3d. Evaluate available options and calculate weighted scores.
Option 1: Expand at Spring Hill
Spring Hill is where the current production complex is located and Module two would be located alongside it. The increased volume would lower the production costs of units. Trained assembly workers and managers would be present to conduct and reinforce lessons at the factory. However, UAW did not support this option because it would mean moving workers from locations where other factories had closed to Spring Hill. Investing $900 million in the expansion could reduce variable manufacturing cost per car from $7,600 to $7,200. The facility could increase annual manufacturing capacity by 178,000 cars.

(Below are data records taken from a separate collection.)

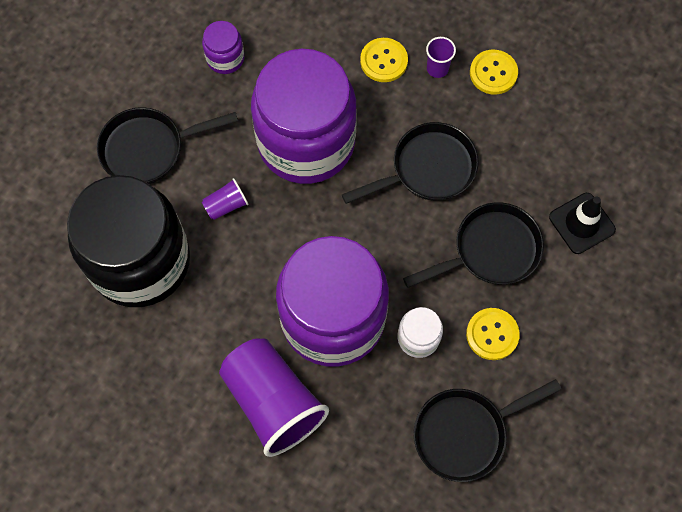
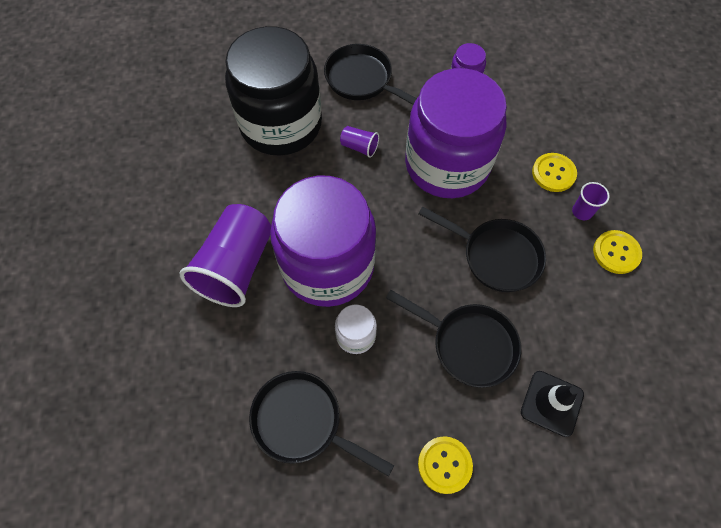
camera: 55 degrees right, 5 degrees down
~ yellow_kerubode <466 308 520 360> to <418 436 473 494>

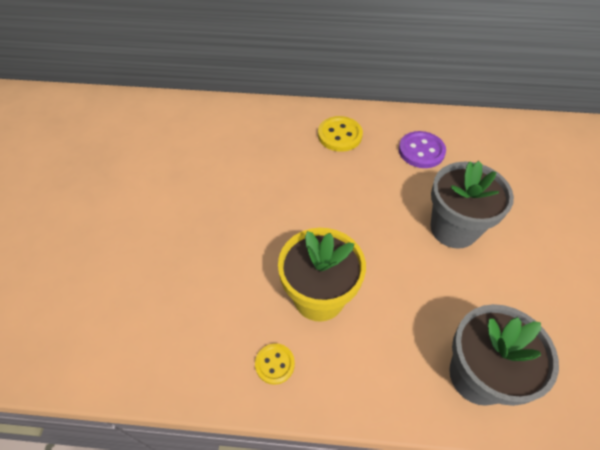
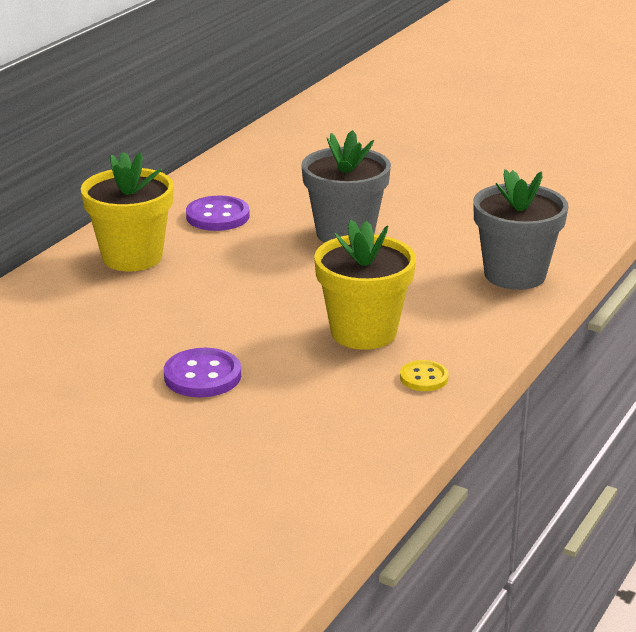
camera: 65 degrees left, 25 degrees down
~ yellow_kerubode <318 116 363 152> to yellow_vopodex <81 152 174 271>
+ purple_kerubode <164 348 241 397>

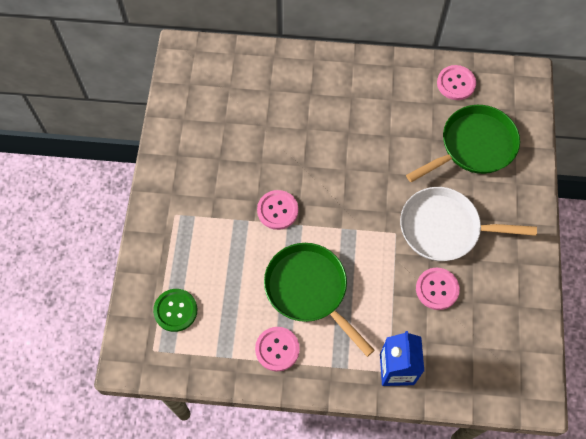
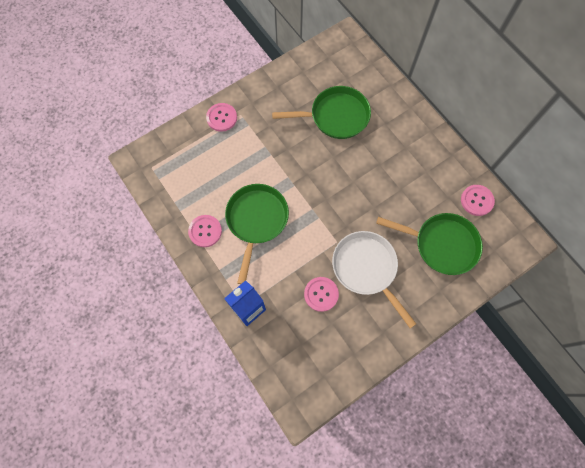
camera: 50 degrees right, 5 degrees up
~ pink_kerubode <257 190 298 230> to <206 103 237 132>
- green_kerubode <153 289 197 332>
+ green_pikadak <272 86 371 139>

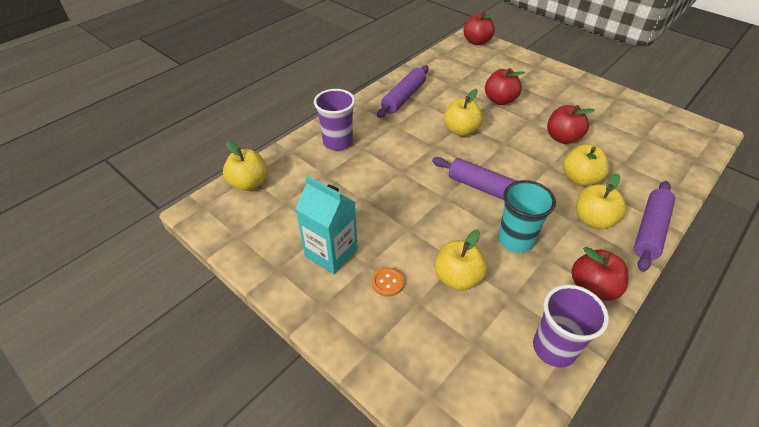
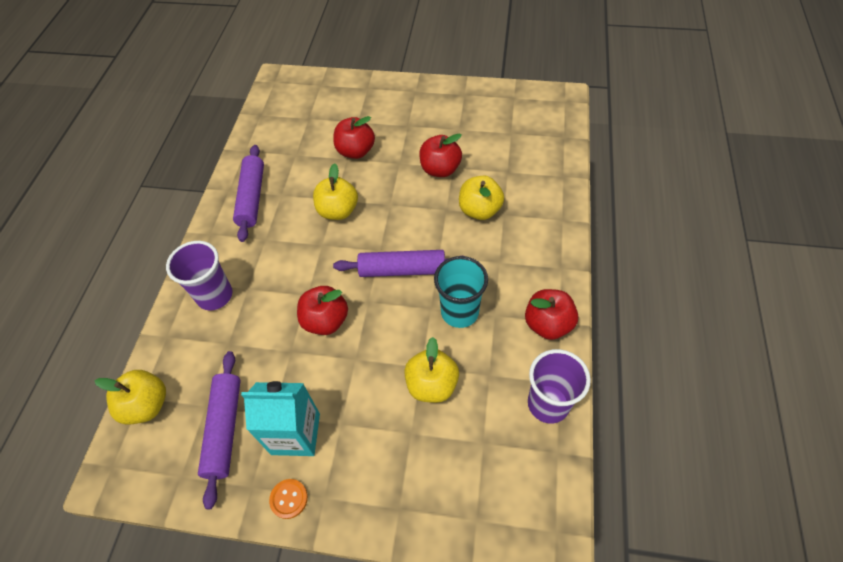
camera: 30 degrees left, 10 degrees up
~ red_tosamopax <463 11 497 45> to <297 286 348 335>
- yellow_tosamopax <576 174 627 230>
~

Option 2: Convert an Existing GM Factory
The second option was to invest in an existing GM site thereby reducing the initial cost of the expansion project. This process could provide critical information about Saturn’s programs and practices that could be replicated in other GM factories. This option would also create 1500 new jobs and enhance interest in the company. Investing $850 million to convert Willow Run would allow manufacturing of 178,000 cars annually. The variable cost per car would be $7,400.

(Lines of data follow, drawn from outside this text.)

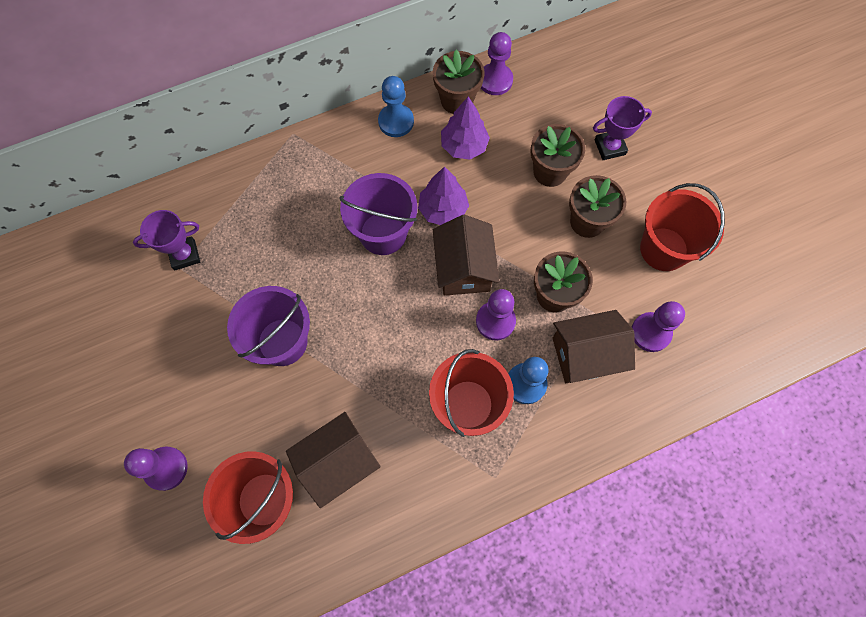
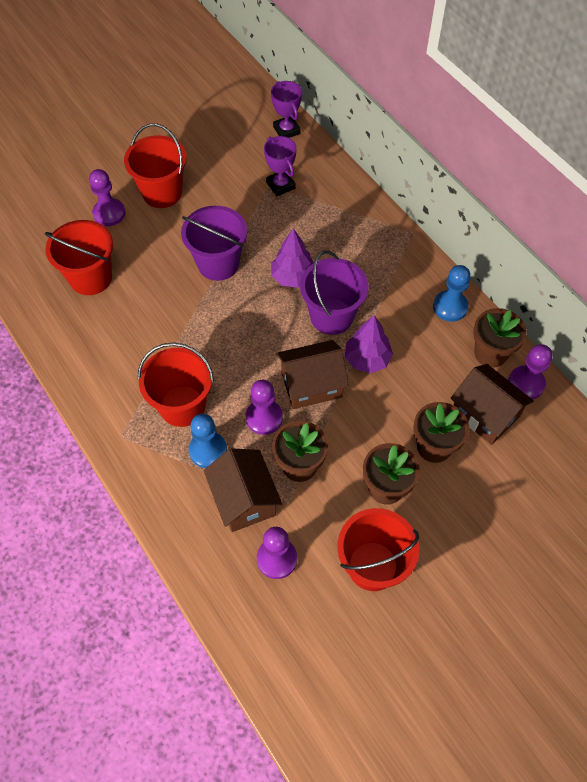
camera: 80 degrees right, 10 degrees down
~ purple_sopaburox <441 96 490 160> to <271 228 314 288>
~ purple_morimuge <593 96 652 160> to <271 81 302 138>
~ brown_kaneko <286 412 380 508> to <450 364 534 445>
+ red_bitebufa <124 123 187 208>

Option 3: Source Models from another GM Plant
This option would mean that the Saturn model would be manufactured by other GM plants. The option would leverage Saturn’s brand equity and sales network because the brand had a good reputation with the customers that they would be willing to pay a premium for any car the company sold. However, this option could affect the no haggle pricing approach and also transfer engineers to the centralized NAO design center. Investment of $200 million would be required, the option would increase manufacturing capacity by 50,000 cars every year and the manufacturing variable cost would be $7,100.
Option 4: Delay Expansion
The proposal for Module II had been around for a long time but still no decisions had been reached. Some of the key company officials cited the reason for holding the expansion process was because the company was still profitable and the expansion could be carried out at a later date.
3e. Elaborate the Results
Souring models from another GM plant is the cheapest and fastest means of expansion but the capacity increment provided by this option could not meet the requirements of the company. Converting Willow Run would increase the manufacturing capacity by 178,000 cars that is the number that expanding at Sprill Hill would enable. Converting Willow Run would also cost $50 million dollars less than expansion at Spring Hill. However, manufacturing cost per car at Willow Run would be $200 more than at Spring Hill. Therefore, the most viable option would be to expand at Willow Run.
4. What are the lessons learned from this case
Expansion of a company’s operations is a challenging task that takes time and requires thorough analysis. Apart from the cost and profitability of expansion, various factors have to be considered too including the effect on the employees and customers of the company. It is also very difficult to find the perfect option that has no flaws since different options have different advantages and disadvantages.
References
Harvard Business School. (1994). Saturn Corporation’s Module II DecisionHarvard Business School.